It lay on its side, stern pointing towards the sky, the gaping hole where its back had broken tilted down so that, at a casual glance, it looked to have rammed its prow deep into the sandy bottom. Marius leaned against a nearby rock and viewed the keel from what felt like a safe distance, although why he should feel safe when surrounded by open water rather than the ship’s wooden hull was something he couldn’t explain. Even from distance, it was massive. It was hard to gauge this far under water, with the silty bottom swirling about him in the dark, but what he could see seemed to be well over twenty feet wide, and the stern must have been sixty or seventy feet from the break. Growths covered the hulk, so that it might well have been mistaken for a natural outcropping from above. From this angle, below and to one side, Marius could clearly see the planks along the ship’s side, overlapping too regularly and smoothly to be anything other than man-made. The incline upon which the ship rested was a steep one, and Marius was faced with a quandary of sorts – to slip down beneath the vast mass and work his way inside via the open break, to risk his wellbeing against who knew what kind of creature that may have taken up residence, in the hope of some sort of loot to carry with him; or clamber up the slope and crest the obstacle at its uppermost point, which would result in less chance of booty but fewer opportunities of being eaten, theoretically, and he would at least learn the identity of the boat.
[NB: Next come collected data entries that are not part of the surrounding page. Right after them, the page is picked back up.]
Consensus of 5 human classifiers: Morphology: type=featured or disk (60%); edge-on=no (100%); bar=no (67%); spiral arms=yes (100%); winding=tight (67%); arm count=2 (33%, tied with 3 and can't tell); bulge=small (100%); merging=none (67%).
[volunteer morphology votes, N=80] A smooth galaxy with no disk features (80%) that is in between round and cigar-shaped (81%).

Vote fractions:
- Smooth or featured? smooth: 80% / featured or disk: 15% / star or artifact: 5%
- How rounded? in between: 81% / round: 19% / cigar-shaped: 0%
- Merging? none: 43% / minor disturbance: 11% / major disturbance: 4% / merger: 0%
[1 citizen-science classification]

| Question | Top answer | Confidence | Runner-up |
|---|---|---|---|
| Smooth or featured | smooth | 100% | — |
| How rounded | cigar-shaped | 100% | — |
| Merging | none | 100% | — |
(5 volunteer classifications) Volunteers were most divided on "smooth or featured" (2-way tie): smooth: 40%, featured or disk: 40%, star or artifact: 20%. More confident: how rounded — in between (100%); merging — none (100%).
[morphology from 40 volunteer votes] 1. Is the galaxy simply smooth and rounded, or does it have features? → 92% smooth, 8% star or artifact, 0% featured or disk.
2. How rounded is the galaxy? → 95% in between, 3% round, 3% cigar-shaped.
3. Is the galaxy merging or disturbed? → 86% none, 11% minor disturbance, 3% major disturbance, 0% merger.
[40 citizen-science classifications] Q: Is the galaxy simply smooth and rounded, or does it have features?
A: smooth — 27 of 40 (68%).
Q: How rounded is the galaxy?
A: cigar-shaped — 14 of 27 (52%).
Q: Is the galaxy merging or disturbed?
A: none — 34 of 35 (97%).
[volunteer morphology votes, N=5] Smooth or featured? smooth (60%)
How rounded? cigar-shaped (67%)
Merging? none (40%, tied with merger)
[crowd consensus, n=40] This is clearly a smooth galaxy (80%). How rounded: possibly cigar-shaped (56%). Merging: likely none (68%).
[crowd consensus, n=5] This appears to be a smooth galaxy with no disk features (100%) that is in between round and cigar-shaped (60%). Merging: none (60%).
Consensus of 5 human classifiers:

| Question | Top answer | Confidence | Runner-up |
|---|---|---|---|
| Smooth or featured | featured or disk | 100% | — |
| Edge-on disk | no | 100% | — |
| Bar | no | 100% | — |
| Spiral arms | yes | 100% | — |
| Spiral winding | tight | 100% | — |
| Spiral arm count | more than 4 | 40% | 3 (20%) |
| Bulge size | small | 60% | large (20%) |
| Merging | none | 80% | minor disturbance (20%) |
In the end, his own nakedness decided him: what was the point of carving out booty when he had precious little ability to carry it, and unless he found his way to land, what would there be to spend it on? Marius was not yet resigned to spending his remaining lifespan under the waves, a resolution which required him to bypass this monstrous obstacle and continue on his path. He turned to the rising gradient, and crabbed his way towards the top.

 

As he climbed, the slope took him nearer to the boat’s hull, until he could clearly see the keel’s clinker construction. Giant planks, several feet wide, overlaid and fastened together with nails whose heads looked like metal doors in the gloom. Marius raised a hand in front of his eye, and spread his fingers, trying to block one from view. Some small spark of recognition flared within him. He redoubled his efforts, stirring up great clouds of sediment as he scrambled up the slope. Eventually he cleared the hull and fought his way upwards, until only a dozen feet separated him and the surface of the water. Here the slope flattened out, forming a plateau that stretched away into the distance. Light bent differently this close to the surface. After so long in the depths, the world felt washed out, mirage-like, despite its proximity. For a moment Marius felt a flush of revulsion, and quickly turned away, back towards the comforting dark. He knelt at the edge of the plateau, and gazed down upon the giant stern, trying to gauge its height by the size of the broken windows that ran in rows across the flat face. Thirty feet, forty, fifty… there was no need. Two words ran across the top of the uppermost rows, eight feet high, the bright red lettering he remembered from his youth faded with exposure and the endless motion of the sea, but clear enough that Marius sank back onto his buttocks and hugged himself with the shock of recognition.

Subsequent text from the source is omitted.